▶ _Exercise details_: Could every line of the data be copied out once more, exactly?

Extracted page text data:
****************************************
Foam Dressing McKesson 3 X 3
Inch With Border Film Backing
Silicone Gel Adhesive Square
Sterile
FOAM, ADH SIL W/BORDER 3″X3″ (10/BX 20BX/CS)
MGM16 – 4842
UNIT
****************************************
▶ _Output for this exercise_:
Foam Dressing McKesson 3 X 3
Inch With Border Film Backing
Silicone Gel Adhesive Square
Sterile
FOAM, ADH SIL W/BORDER 3″X3″ (10/BX 20BX/CS)
MGM16 – 4842
UNIT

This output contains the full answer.